After our week of biking in Florida, we took off for a different adventure: kayaking the rivers and springs around Gainesville.
This was another Road Scholar program, so we didn’t have to take our own kayaks, and as well as being fun, it was very educational. After arriving at our accommodations for the week we saw a documentary on the springs in Florida. On the first full day of the program, we visited the Howard T. Odum Florida Springs Institute in High Springs, Florida, for a discussion of the problems facing the Floridan aquifer which covers approximately 100,000 square miles of the southeastern United States. This system is one of the most productive aquifers in the world and is the primary source of drinking water for almost 10 million people, with nearly 50% of all water withdrawals being used for industrial purposes and agricultural irrigation. The institute was founded in 2010 as a non-profit and is not related to any university or governmental agency so that it can retain its neutrality and report the science without bias or political pressure. They also have a citizen science program called Springswatch, which is very similar to our Hoosier Riverwatch.

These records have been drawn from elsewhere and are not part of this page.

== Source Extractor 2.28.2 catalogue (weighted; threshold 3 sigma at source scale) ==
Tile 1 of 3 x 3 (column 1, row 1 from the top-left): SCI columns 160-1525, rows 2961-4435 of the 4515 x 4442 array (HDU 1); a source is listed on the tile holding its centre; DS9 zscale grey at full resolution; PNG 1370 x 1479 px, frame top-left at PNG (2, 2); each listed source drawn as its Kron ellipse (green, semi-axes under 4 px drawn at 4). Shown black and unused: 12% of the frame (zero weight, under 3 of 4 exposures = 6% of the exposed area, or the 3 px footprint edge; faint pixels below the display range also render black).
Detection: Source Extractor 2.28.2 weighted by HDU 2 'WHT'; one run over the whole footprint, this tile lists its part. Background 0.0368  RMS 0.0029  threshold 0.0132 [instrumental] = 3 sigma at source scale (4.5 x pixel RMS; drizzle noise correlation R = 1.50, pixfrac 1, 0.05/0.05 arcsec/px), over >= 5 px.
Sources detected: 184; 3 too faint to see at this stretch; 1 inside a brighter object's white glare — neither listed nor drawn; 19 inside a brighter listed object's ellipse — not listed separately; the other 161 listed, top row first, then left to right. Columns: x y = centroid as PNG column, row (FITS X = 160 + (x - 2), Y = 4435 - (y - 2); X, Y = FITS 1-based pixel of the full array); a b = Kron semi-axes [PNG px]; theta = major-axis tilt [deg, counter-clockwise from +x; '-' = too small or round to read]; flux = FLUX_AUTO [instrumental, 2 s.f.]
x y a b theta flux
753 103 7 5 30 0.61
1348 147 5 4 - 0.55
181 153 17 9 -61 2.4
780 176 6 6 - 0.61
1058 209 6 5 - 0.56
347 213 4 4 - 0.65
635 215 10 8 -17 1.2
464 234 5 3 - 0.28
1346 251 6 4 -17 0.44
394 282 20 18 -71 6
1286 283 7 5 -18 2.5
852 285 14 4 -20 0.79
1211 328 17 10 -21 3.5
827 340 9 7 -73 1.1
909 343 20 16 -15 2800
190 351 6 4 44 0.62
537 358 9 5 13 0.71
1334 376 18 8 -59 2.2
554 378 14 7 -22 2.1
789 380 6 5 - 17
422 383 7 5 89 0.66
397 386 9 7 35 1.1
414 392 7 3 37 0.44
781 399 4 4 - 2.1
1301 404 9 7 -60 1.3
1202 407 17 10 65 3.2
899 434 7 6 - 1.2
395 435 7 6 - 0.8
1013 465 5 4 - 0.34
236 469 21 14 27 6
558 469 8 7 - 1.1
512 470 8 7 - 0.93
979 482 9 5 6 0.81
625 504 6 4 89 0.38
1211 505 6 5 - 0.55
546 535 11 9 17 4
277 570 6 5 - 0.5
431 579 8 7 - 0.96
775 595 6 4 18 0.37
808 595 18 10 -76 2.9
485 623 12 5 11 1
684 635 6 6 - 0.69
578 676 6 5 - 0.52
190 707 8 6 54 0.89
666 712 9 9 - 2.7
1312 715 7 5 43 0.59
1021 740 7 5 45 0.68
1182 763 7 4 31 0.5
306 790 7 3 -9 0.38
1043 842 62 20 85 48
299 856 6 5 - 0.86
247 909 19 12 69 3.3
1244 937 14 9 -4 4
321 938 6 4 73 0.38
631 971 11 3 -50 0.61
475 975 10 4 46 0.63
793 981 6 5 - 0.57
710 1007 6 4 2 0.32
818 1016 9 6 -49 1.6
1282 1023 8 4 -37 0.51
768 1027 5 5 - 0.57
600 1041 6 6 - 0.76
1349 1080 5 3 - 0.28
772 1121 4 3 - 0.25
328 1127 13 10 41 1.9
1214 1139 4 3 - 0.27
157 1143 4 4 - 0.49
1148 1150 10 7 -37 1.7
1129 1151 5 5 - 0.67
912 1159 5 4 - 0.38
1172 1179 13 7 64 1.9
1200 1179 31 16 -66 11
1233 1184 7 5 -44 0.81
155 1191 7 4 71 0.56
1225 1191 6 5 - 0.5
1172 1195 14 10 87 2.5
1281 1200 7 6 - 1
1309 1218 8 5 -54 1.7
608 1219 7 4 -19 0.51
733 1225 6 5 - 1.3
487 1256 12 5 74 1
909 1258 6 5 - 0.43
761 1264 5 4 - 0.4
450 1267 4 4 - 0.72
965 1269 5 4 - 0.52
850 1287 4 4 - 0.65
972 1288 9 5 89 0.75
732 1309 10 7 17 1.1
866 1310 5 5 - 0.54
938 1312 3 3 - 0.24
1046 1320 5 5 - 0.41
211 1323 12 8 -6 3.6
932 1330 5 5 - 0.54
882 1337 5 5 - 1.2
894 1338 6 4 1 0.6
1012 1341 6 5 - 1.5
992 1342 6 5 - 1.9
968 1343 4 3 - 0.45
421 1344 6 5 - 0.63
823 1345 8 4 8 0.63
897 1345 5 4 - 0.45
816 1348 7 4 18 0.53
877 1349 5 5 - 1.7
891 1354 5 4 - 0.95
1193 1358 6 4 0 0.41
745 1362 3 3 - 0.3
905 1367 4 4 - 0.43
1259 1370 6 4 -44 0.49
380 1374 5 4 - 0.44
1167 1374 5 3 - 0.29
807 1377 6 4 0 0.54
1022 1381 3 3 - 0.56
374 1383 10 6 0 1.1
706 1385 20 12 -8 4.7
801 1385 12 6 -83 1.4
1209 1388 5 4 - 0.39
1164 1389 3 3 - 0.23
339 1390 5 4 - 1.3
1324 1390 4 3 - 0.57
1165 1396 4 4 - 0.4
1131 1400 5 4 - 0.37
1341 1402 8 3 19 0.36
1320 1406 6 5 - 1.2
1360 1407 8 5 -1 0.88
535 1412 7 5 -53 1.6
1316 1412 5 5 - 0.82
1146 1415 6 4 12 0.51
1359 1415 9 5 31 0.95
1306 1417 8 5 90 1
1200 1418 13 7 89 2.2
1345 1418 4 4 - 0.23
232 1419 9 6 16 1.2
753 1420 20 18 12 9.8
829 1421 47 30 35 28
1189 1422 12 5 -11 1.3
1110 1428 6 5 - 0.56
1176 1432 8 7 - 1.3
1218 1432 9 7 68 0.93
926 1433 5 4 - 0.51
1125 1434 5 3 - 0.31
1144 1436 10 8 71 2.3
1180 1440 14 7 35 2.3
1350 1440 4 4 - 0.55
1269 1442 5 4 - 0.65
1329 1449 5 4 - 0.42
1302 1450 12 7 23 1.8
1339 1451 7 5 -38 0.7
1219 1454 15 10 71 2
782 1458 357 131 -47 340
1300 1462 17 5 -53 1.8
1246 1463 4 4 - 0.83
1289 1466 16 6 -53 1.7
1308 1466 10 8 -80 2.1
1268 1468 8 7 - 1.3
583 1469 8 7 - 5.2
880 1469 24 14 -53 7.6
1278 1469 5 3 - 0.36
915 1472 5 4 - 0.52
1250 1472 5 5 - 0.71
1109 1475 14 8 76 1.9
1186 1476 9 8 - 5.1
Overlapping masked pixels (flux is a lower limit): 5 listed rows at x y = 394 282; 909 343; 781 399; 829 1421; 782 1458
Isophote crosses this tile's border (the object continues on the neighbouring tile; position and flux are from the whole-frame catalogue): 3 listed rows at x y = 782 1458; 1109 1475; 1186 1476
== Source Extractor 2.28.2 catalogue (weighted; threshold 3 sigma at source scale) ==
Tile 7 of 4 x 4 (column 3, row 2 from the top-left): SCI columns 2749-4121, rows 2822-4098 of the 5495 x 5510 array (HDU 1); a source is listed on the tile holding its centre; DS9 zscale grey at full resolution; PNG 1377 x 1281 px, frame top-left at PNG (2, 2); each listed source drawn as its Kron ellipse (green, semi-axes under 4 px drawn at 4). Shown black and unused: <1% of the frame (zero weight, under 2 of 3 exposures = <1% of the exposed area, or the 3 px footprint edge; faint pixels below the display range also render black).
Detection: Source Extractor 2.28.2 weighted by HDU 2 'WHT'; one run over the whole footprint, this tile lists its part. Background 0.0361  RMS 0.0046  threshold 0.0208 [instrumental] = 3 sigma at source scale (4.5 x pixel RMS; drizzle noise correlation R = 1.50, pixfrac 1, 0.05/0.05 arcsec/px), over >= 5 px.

Northern Florida has many springs due to the Cody Escarpment, located through the north and central parts of Florida. It roughly approximates an ancient shoreline of Florida when sea levels were much higher. Above the escarpment the bedrock is covered by clay, but below it the clay was eroded away and exposed the porous limestone (ancient reefs) below.
Every river that crosses this escarpment in the Suwannee River Management District goes underground and reemerges downstream as a spring, with the sole exception of the Suwannee River. A prime example of this is the Santa Fe River. At O’Leno State Park the entire Santa Fe River is swallowed up by a sink (an area where the limestone has weakened and collapsed, resulting in the water dropping out of sight) as the river crosses the escarpment. It then travels underground through a network of cave passages for over three miles before re-emerging at a spring in River Rise Preserve State Park. (Source: Suwannee River Management District)
After visiting the institute, we kayaked on the Ichetucknee River, which rises from the Blue Hole and flows into the Santa Fe and ultimately into the Suwannee River. The highlight of the paddle was seeing manatees alongside our kayaks, particularly a mother with a calf. We were also entertained by two swallow tailed kites that flew loops overhead as we paddled along, as well as great egrets, blue herons, snowy egrets and a pileated woodpecker.
Springs were described as “bowls of liquid light” by environmentalist Marjorie Stoneman Douglas, and 18th-century explorer William Bartram called them “enchanting and amazing crystal fountains.” Both descriptions are accurate.
The second day we kayaked along the Santa Fe River, which is considered a black river due to the high amount of tannin occurring naturally in the water from the surrounding plants, and the bottom was invisible at depths of greater than a foot or so. But when we entered the Gilchrist Blue Spring area the water was crystal clear and the bottom easily visible at depths of 10 feet or more.
The only disappointment of the week was that the last day when we were supposed to kayak on the Silver River into Silver Springs, the weather didn’t cooperate: lots of rain and thunder and lightning. We had good rain gear, but the lightning caused the excursion to be canceled.
There is concern about the health of the springs and the entire Floridan aquifer. The two biggest concerns are (1) the increased level of nitrates from agricultural and residential runoff and (2) currently more water is being pumped out of the springs than is being replaced by rainfall, despite Florida’s frequent rains. A very valid point made in the documentary was that even though agricultural usage is responsible for a lot of the nitrates, farmers are not the enemy but must be considered as partners in finding the solution to this problem. It was also emphasized that clear water is not necessarily clean water, as nitrates are not visible in water.
Another part of the documentary that was interesting was scenes of divers exploring the underground labyrinth of the springs and the aquifer. The limestone karst region (we have a limestone karst region in southern Indiana, too) has been described as a giant sponge that takes in the ground water, runs it through channels and caves and then offers it up again to the surface. These channels and caves were mostly unknown until 20 years ago when technology allowed divers to map them.
When a spring dries up, as is happening more frequently with the increased need for water, it becomes a sink. Naturally occurring sinks were frequently seen as “dumps” (much like wetlands in more northern climes), and divers found oil drums, old tires, containers of antifreeze and roofing tar, and other polluting items as they traveled underground. Water flows, and divers found these items often quite a distance from where they were originally dumped. Scientists on the surface were tracking the divers underground through radio technology and their path was eye-opening. The trackers followed the divers through fields and forests, as well as a bowling alley and a restaurant! We need to be aware of what is below us, as well as around us!
We all need to be aware of the problems facing our aquifers and become advocates for good water management.